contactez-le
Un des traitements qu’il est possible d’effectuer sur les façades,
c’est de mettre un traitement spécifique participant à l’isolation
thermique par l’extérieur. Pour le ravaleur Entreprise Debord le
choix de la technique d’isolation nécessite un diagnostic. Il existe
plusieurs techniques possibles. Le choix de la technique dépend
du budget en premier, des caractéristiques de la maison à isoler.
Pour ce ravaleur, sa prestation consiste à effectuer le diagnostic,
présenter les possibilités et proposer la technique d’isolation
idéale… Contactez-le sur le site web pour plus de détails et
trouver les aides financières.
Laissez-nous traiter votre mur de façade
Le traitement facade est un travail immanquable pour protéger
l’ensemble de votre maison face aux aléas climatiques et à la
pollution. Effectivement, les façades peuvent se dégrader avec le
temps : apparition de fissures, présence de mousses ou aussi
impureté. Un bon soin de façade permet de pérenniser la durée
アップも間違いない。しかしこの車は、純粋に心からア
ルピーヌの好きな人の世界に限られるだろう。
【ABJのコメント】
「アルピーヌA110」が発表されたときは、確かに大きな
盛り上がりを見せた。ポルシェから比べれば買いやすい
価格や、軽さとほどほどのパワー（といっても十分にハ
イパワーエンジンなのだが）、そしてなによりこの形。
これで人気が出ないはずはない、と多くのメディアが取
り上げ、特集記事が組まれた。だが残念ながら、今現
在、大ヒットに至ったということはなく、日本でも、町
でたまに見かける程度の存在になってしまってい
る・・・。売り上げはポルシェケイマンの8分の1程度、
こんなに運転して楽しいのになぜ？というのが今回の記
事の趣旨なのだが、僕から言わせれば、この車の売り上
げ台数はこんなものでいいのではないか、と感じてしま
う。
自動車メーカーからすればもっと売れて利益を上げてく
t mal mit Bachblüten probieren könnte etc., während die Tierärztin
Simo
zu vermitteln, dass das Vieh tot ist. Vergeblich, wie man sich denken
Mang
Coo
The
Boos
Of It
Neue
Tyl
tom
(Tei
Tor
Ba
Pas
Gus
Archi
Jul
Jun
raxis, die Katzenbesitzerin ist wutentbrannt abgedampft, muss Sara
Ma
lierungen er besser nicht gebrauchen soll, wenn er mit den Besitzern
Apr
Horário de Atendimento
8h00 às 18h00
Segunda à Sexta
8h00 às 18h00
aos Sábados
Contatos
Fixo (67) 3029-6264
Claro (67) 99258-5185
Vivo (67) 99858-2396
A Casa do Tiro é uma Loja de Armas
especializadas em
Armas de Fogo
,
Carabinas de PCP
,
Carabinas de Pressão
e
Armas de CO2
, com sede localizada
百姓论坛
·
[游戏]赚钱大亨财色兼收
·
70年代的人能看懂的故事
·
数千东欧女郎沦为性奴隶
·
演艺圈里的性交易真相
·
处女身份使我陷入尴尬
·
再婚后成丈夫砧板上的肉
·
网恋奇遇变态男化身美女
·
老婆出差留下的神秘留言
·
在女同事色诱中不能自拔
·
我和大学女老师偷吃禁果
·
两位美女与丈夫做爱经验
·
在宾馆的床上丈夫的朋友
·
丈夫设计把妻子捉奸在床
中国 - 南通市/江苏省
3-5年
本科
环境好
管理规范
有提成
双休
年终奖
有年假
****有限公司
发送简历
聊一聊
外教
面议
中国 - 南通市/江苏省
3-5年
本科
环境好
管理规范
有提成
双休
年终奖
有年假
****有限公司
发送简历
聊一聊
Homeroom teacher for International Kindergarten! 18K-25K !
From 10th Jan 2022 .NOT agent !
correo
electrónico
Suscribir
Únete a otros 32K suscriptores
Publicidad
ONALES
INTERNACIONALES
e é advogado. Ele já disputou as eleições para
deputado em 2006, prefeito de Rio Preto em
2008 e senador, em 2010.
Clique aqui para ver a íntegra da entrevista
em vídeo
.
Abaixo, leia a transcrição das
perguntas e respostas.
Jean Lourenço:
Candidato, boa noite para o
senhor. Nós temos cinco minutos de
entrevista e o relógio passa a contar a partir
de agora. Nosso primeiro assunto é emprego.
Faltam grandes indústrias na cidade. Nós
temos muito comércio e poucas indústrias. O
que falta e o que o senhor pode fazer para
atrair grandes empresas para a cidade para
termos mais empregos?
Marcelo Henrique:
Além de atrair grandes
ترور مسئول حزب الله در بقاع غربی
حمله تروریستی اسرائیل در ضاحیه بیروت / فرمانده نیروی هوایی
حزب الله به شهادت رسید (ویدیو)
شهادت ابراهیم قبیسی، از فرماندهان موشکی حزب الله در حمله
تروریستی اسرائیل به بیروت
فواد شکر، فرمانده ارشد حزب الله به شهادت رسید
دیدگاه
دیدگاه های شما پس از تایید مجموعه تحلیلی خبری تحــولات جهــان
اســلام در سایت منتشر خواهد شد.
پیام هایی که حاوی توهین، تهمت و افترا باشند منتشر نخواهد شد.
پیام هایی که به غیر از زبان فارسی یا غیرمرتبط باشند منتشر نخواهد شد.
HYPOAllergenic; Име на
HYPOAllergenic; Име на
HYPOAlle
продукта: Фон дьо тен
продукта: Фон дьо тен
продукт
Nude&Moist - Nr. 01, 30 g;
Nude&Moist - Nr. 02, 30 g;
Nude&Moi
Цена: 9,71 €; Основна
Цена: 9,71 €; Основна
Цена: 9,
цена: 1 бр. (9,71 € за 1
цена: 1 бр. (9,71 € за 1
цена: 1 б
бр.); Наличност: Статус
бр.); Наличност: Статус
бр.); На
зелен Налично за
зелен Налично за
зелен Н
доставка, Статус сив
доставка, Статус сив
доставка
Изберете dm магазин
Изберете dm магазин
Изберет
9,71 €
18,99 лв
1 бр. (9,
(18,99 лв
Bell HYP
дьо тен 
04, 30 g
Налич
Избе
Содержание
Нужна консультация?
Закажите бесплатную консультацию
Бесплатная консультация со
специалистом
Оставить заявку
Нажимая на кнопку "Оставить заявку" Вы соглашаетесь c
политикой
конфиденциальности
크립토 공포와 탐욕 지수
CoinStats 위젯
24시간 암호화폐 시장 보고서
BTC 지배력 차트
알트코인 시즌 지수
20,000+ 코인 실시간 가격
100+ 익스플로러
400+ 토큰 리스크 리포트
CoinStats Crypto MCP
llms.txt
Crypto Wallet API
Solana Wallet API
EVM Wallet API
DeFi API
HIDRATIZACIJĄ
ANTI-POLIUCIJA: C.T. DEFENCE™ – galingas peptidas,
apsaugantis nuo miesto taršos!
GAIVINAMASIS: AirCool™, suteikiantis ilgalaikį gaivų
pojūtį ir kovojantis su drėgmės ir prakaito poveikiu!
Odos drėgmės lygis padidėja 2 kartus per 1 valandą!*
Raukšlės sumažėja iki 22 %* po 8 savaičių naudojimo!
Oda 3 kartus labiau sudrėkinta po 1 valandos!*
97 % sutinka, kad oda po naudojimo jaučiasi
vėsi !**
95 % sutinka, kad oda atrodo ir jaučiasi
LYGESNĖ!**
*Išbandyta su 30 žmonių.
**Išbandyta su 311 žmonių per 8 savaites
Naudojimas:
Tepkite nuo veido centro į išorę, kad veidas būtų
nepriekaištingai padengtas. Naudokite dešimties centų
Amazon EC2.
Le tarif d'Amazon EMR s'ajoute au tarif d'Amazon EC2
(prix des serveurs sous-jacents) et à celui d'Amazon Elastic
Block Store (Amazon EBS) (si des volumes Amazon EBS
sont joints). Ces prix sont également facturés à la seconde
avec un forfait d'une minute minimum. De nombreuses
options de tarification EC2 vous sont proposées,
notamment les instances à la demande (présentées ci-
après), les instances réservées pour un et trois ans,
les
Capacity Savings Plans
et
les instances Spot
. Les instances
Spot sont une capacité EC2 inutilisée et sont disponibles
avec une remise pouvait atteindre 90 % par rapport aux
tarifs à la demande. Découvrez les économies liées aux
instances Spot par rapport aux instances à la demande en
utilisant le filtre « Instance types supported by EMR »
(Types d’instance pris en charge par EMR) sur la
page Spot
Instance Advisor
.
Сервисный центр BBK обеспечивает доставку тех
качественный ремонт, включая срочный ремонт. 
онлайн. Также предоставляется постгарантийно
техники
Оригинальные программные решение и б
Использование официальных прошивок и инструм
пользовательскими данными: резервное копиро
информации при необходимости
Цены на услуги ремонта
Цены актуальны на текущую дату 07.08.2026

********

Search the records for the word "senhor", then list every line that has it.

Answer for the task:
senhor. Nós temos cinco minutos de
que falta e o que o senhor pode fazer para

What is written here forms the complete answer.